While backpacking through Central America with some friends after high school, Devan McCannel met a can-can dancer who worked at the Dawson City gambling hall.

“She told us about this town up north, about how fun it was in the summer. We had nothing going on, so we convinced one other friend to join us and we bused up there,” McCannel told US Bets.

Businesses in Canada’s northern regions are constantly battling labor shortages, so many seasonal workers from other provinces are enticed to work, and play, in the north, especially during the busy summer tourist season.

McCannel’s female companion arranged an employment “tryout” for him at the gambling hall, where he was subjected to a one-week crash course in dealing cards. He had no previous experience working in a casino environment, but quickly learned the trade.

“It was one of the highlights of my life,” he said of his tenure there in 2009-10. “It was fun. The sun doesn’t set, you get off work at 2 a.m., you’re with all your friends, and then you go to someone’s place and play poker until 6 a.m.

“And you’re in this amazing wilderness, but in a small town. You can go canoeing on the river, and we did lots of partying, for sure. I don’t know if it’s something about the sun never setting, or people being cooped up inside all winter, but everyone is just having a fun time.”

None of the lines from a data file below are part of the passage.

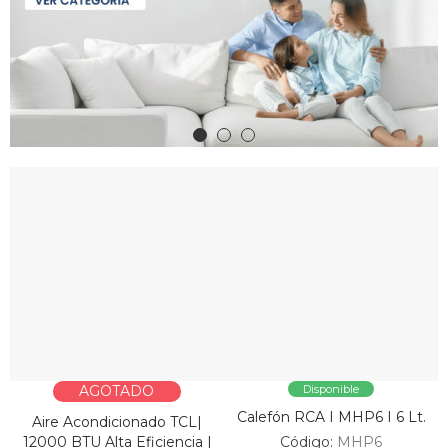
AGOTADO
Disponible
Calefón RCA I MHP6 I 6 Lt.
Aire Acondicionado TCL|
12000 BTU Alta Eficiencia |
Código:
MHP6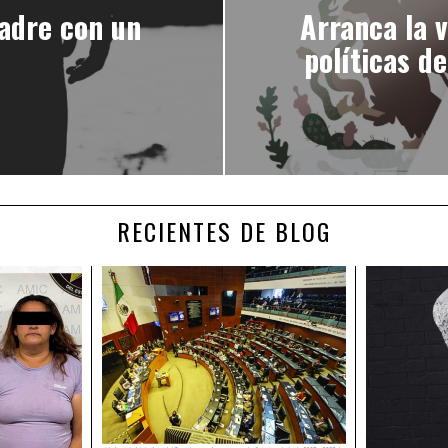
adre con un
Arranca la 
políticas d
RECIENTES DE BLOG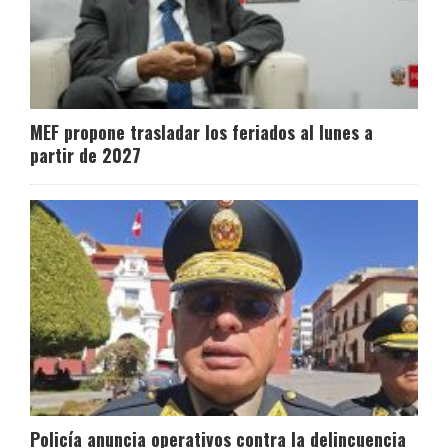
MEF propone trasladar los feriados al lunes a
partir de 2027
Policía anuncia operativos contra la delincuencia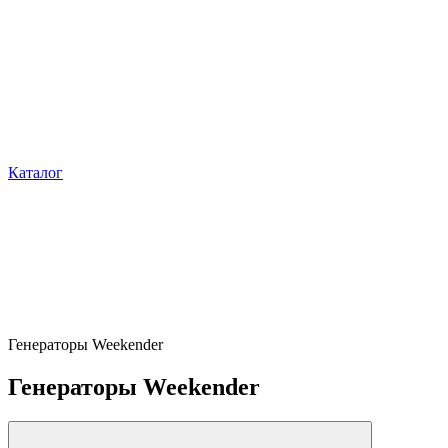
Каталог
Генераторы Weekender
Генераторы Weekender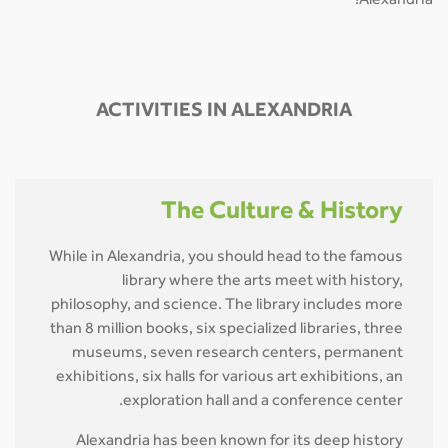
Alexandria!
ACTIVITIES IN ALEXANDRIA
The Culture & History
While in Alexandria, you should head to the famous
library where the arts meet with history,
philosophy, and science. The library includes more
than 8 million books, six specialized libraries, three
museums, seven research centers, permanent
exhibitions, six halls for various art exhibitions, an
exploration hall and a conference center.
Alexandria has been known for its deep history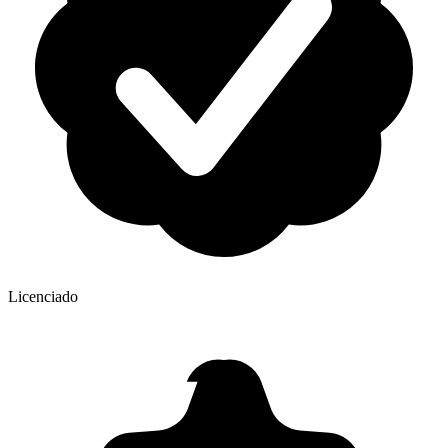
Licenciado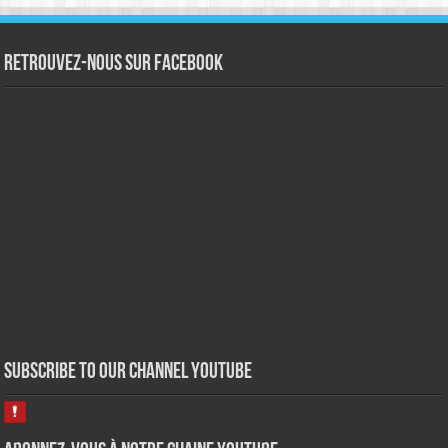
Retrouvez-nous sur Facebook
Subscribe to our Channel Youtube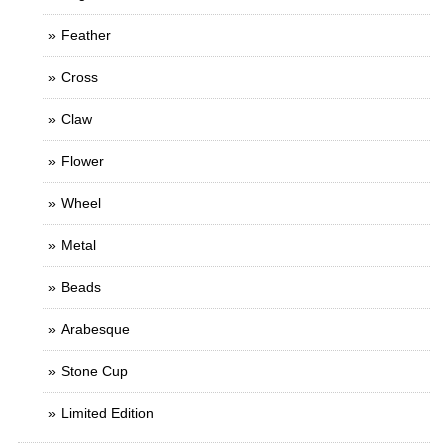
Feather
Cross
Claw
Flower
Wheel
Metal
Beads
Arabesque
Stone Cup
Limited Edition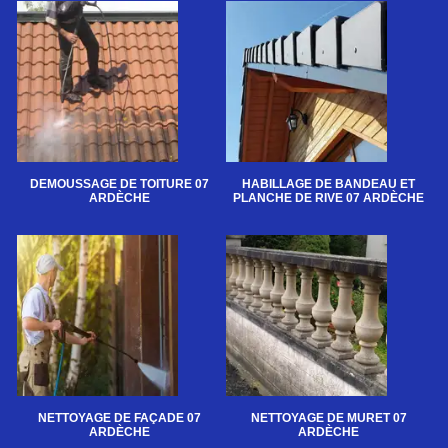
DEMOUSSAGE DE TOITURE 07
HABILLAGE DE BANDEAU ET
ARDÈCHE
PLANCHE DE RIVE 07 ARDÈCHE
NETTOYAGE DE FAÇADE 07
NETTOYAGE DE MURET 07
ARDÈCHE
ARDÈCHE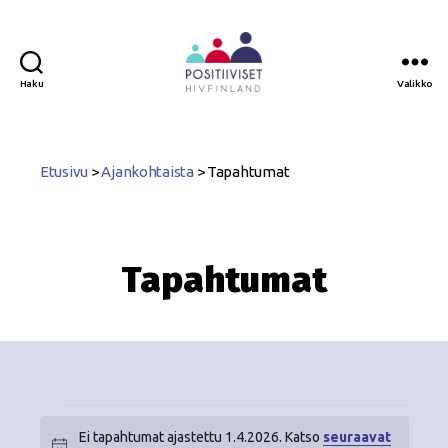
Haku
Valikko
Positiiviset
ry
Etusivu
>
Ajankohtaista
>
Tapahtumat
Tapahtumat
Ei tapahtumat ajastettu 1.4.2026. Katso
seuraavat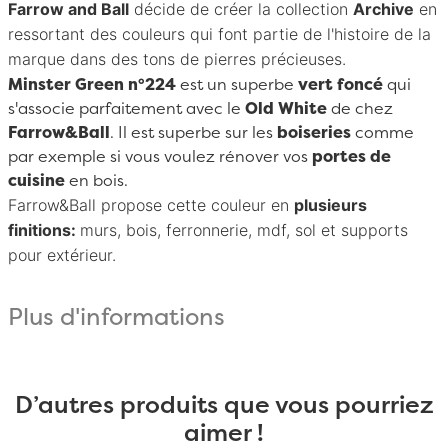
Farrow and Ball
décide de créer la collection
Archive
en
ressortant des couleurs qui font partie de l'histoire de la
marque dans des tons de pierres précieuses.
Minster Green n°224
est un superbe
vert foncé
qui
s'associe parfaitement avec le
Old White
de chez
Farrow&Ball
. Il est superbe sur les
boiseries
comme
par exemple si vous voulez rénover vos
portes de
cuisine
en bois.
Farrow&Ball
propose cette couleur en
plusieurs
finitions:
murs, bois, ferronnerie, mdf, sol et supports
pour extérieur.
Plus d'informations
D’autres produits que vous pourriez
aimer !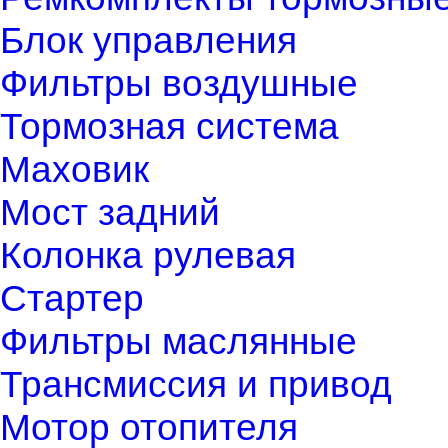
Блок управления
Фильтры воздушные
Тормозная система
Маховик
Мост задний
Колонка рулевая
Стартер
Фильтры маслянные
Трансмиссия и привод
Мотор отопителя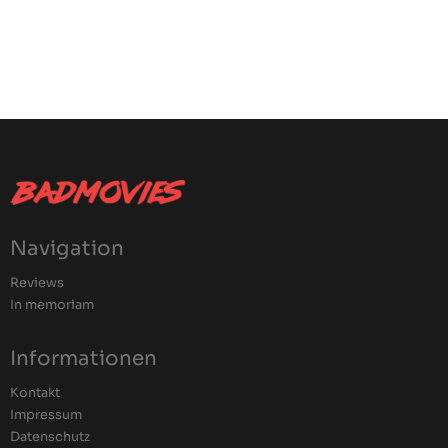
Navigation
Reviews
In memoriam
Informationen
Kontakt
Impressum
Datenschutz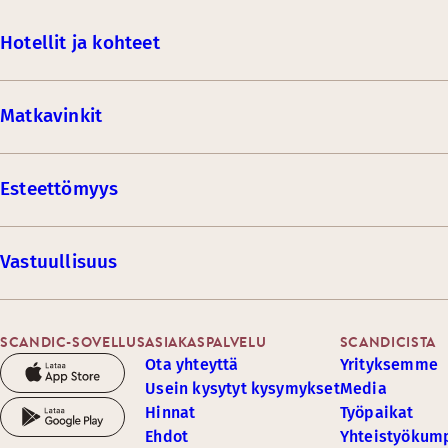
Hotellit ja kohteet
Matkavinkit
Esteettömyys
Vastuullisuus
SCANDIC-SOVELLUS
ASIAKASPALVELU
SCANDICISTA
Ota yhteyttä
Yrityksemme
Usein kysytyt kysymykset
Media
Hinnat
Työpaikat
Ehdot
Yhteistyöku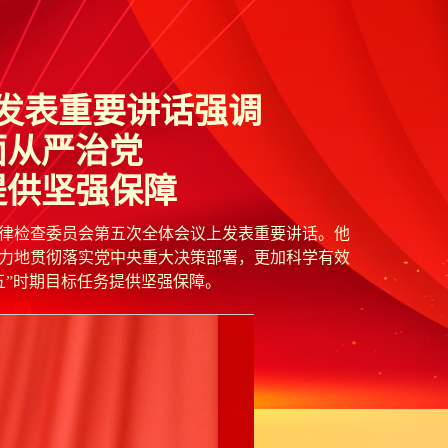
发表重要讲话强调
面从严治党
提供坚强保障
律检查委员会第五次全体会议上发表重要讲话。他
力地贯彻落实党中央重大决策部署，更加科学有效
五”时期目标任务提供坚强保障。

Due to the Earth’s axial tilt, the sun doesn’t set during the summer months in the Yukon, which can really throw someone off after an evening gambling bender.

McCannel said an interesting mix of tourists and locals visit the casino. Many of the tourists are from Alaskan Cruise ships who do day trips through Dawson City. Others stop in as part of a long road trip through the northern regions of Canada and Alaska. The local miners also “have a lot of cash and nothing to spend it on having a good time.”

One night, he recalled, some very special guests rolled into the casino: actors Jack Black, Steve Martin, and Owen Wilson. The trio were in town filming The Big Year and couldn’t resist the opportunity to play some poker and enjoy the entertainment. (The comedy film is about three friendly rivals who travel to remote areas of North America in a quest to count more bird species than anyone else. It received a weak 42% rating on Rotten Tomatoes.)

A friend of McCannel’s dealt cards to the famous actors, who apparently tipped very well. Wilson even played some soccer with McCannel and his friends the following night in the town.

“It’s such a fun casino — live music, good shows going all night,” recalled McCannel, who now works as head of app partnerships for a company in Victoria, British Columbia. “People are there to have fun, so as a dealer I could be incredibly animated. It just feels different than a Vegas casino, or casinos in British Columbia. The atmosphere was so positive.”

Somerville’s path to Dawson City was similar to McCannel’s. He formerly worked in a museum in Nova Scotia, and at the end of a relationship with a girlfriend, he wanted to move on to a new adventure. He saw a job posting for the museum in Dawson City. He applied, got the job, and 11 years later, he’s still there.

“I just fell in the love with the place,” Somerville explained. “There’s just something about this place that just captures some people and they find themselves attracted to the community and the people. I don’t know what it is. If you could bottle and sell it, you’d be a millionaire.”

Prior to living and working in Dawson City, Somerville had never been to a casino despite calling major cities like Toronto and Halifax home. And although he doesn’t fancy himself a big gambler, the history and theater of Diamond Tooth Gerties is still appealing to him.

“It’s the character that really does make Diamond Tooth Gerties special.”